VORLIEGENDER TEXT:
Erfahrung macht klug: Menschenaffen haben langes Erinnerungsvermögen

Cambridge/Aarhus (dpa) - Immer wieder sonntags kommt die Erinnerung: Die alte Schlagerweisheit gilt nach einer neuen Studie nicht allein für Menschen.

Auch Schimpansen und Orang-Utans verfügen über ein bisher ungeahnt langes Erinnerungsvermögen, berichten dänische und deutsche Forscher in der Fachzeitschrift „Current Biology“.

Menschen können sich an Ereignisse erinnern, die ihnen vor vielen Jahren widerfahren sind. Erinnerungen können zum Beispiel als Reaktion auf einen Geruch, einen Geschmack oder ein Geräusch auftauchen - oder aber sie nutzen als Erfahrungsschatz beim Bewältigen neuer Aufgaben.

Menschanaffen hat man solche Fähigkeiten bisher kaum zugetraut. Jetzt berichten die Forscher, dass Primaten sich problemlos an eine Werkzeug-Suche erinnerten, die sie in einem Experiment drei Jahre zuvor nur viermal geübt hatten. Die Tiere hätten die Erfahrungen mühelos abgerufen - obwohl sie gar nicht erwarten konnten, dass sie sich einmal daran erinnern müssten, sagt Mitautorin Gema Martin-Ordas von der Aarhus Universität in Dänemark.

Die Wissenschaftler arrangierten ihr neues Experiment genauso, wie es die Menschenaffen drei Jahre zuvor erlebt hatten: Sie versteckten Werkzeuge unter Gegenständen. Die Schimpansen und Orang-Utans erinnerten sich augenblicklich, wo sie suchen mussten. „Ich war überrascht, dass die Tiere sich nicht nur die Situation erinnerten, sondern dass sie das auch noch so schnell taten“, ergänzt Martin-Ordas. Im Durchschnitt brauchten sie fünf Sekunden, um die Werkzeuge zu entdecken. Unerfahrene Tiere aus einer Kontrollgruppe wurden auch nach fünf Minuten noch nicht fündig.

AUFGABEN:
**1)** Schreib einen Teil aus dem Text über das Erinnerungsvermögen von Menschenaffen Wort für Wort ab. Fang bei den Worten „Erfahrung macht klug: Menschenaffen“ an und hör nach „allein für Menschen.“ auf.
**2)** Schreib den Text über das Erinnerungsvermögen von Menschenaffen weiter, und zwar nach seinem letzten Satz.
Die Einträge spielen dafür keine Rolle.

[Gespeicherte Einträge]
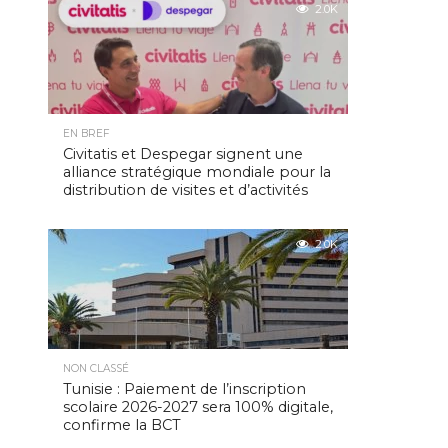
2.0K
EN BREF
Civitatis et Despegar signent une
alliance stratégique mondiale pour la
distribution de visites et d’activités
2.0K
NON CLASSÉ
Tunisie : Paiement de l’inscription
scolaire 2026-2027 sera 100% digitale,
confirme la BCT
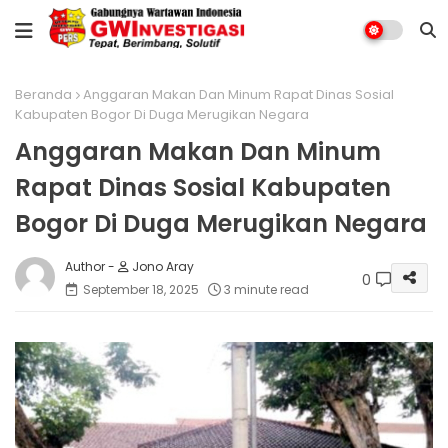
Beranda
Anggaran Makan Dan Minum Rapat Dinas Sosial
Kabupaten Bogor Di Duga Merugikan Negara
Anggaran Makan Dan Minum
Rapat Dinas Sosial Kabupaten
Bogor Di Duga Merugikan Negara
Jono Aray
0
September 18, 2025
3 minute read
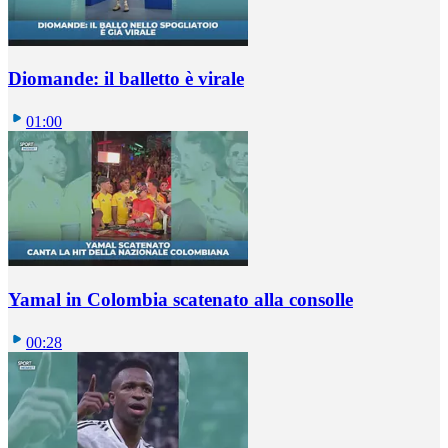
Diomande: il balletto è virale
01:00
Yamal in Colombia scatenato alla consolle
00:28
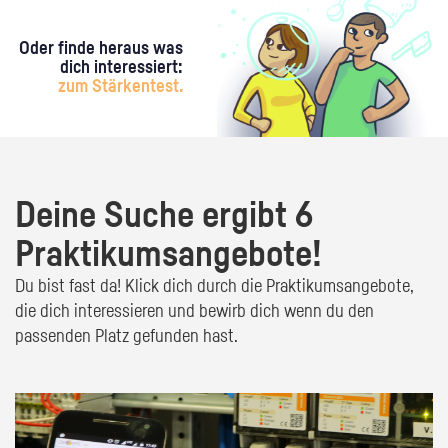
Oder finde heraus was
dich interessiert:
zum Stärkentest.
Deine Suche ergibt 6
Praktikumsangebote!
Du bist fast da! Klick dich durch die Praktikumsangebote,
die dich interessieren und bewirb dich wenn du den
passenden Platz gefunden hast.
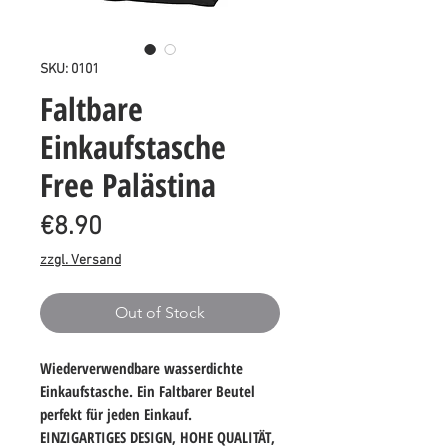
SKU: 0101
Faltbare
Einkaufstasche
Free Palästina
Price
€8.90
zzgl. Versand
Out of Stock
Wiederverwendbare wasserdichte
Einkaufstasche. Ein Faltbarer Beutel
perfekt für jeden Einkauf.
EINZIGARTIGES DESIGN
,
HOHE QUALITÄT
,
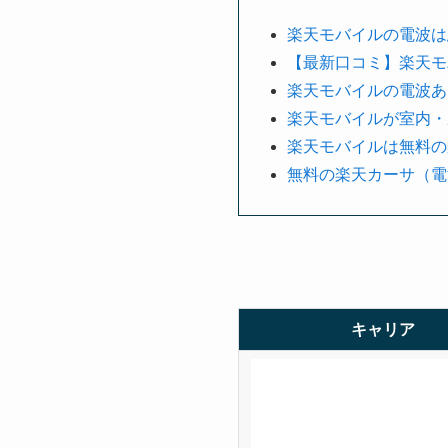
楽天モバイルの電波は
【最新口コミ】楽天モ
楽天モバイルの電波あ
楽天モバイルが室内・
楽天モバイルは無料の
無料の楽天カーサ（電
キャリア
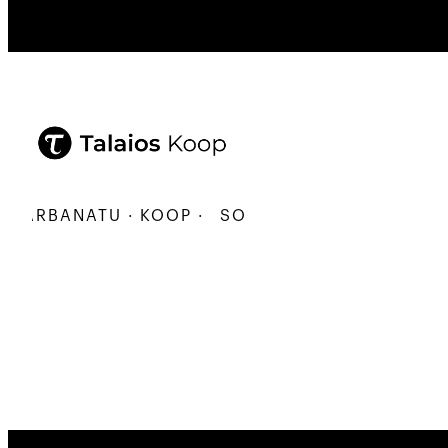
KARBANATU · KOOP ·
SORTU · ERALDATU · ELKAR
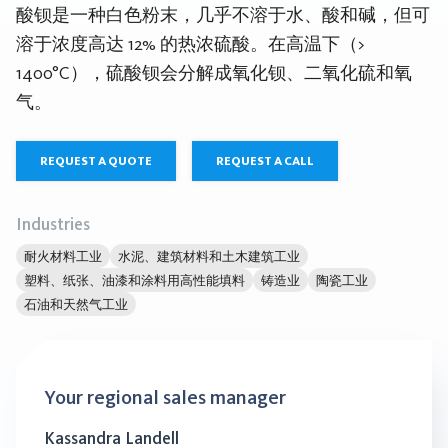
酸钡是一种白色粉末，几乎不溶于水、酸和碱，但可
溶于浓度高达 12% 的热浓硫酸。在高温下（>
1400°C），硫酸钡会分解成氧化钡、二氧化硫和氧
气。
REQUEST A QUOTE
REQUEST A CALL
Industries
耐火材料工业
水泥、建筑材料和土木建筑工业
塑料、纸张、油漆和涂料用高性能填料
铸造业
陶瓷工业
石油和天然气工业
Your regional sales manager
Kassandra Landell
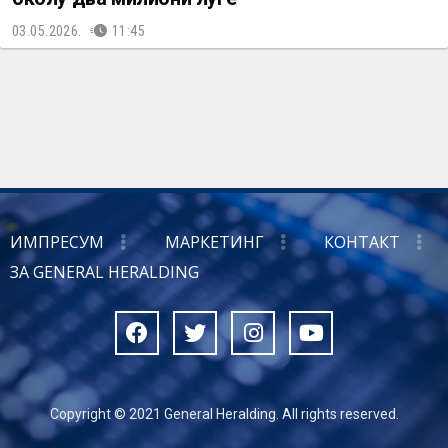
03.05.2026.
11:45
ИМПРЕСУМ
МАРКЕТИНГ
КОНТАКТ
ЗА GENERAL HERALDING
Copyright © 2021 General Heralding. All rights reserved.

ANTWORTEN DER REIHE:
**1)**
Erfahrung macht klug: Menschenaffen haben langes Erinnerungsvermögen

Cambridge/Aarhus (dpa) - Immer wieder sonntags kommt die Erinnerung: Die alte Schlagerweisheit gilt nach einer neuen Studie nicht allein für Menschen.

**2)**
Das zeige, dass die blitzschnellen Primaten nicht einfach planlos herumgelaufen seien. Viel wahrscheinlicher sei, dass sie sich an das Erlebnis vor drei Jahren erinnert hätten - und diese Erinnerung ihnen dabei half, die Werkzeuge so fix zu finden.

Auch an ein Erlebnis, das nur 14 Tage zurücklag, erinnerten sich die Primaten mit Bravour - und lösten die ihnen gestellte Aufgabe. Dabei zeigte sich, dass sie auch zwischen ähnlichen Ereignissen in der näheren und fernen Vergangenheit unterscheiden können, folgern die Forscher. Dies sei ein äußerst wichtiger Befund, betont Martin-Ordas. Denn um solche Unterscheidungen zu treffen, müssten die Tiere unterschiedliche Elemente wie Aufgabenstellung und Werkzeug richtig kombinieren können.

Aus ihren Ergebnissen schließen die Wissenschaftler, dass Schimpansen, Orang-Utans und Menschen einige Merkmale des Verschlüsselns und des Erinnerns von persönlichen Erlebnissen teilen. Das Erinnerungsvermögen der Primaten spiegele somit schon Merkmale des autobiografischen Gedächtnisses des Menschen.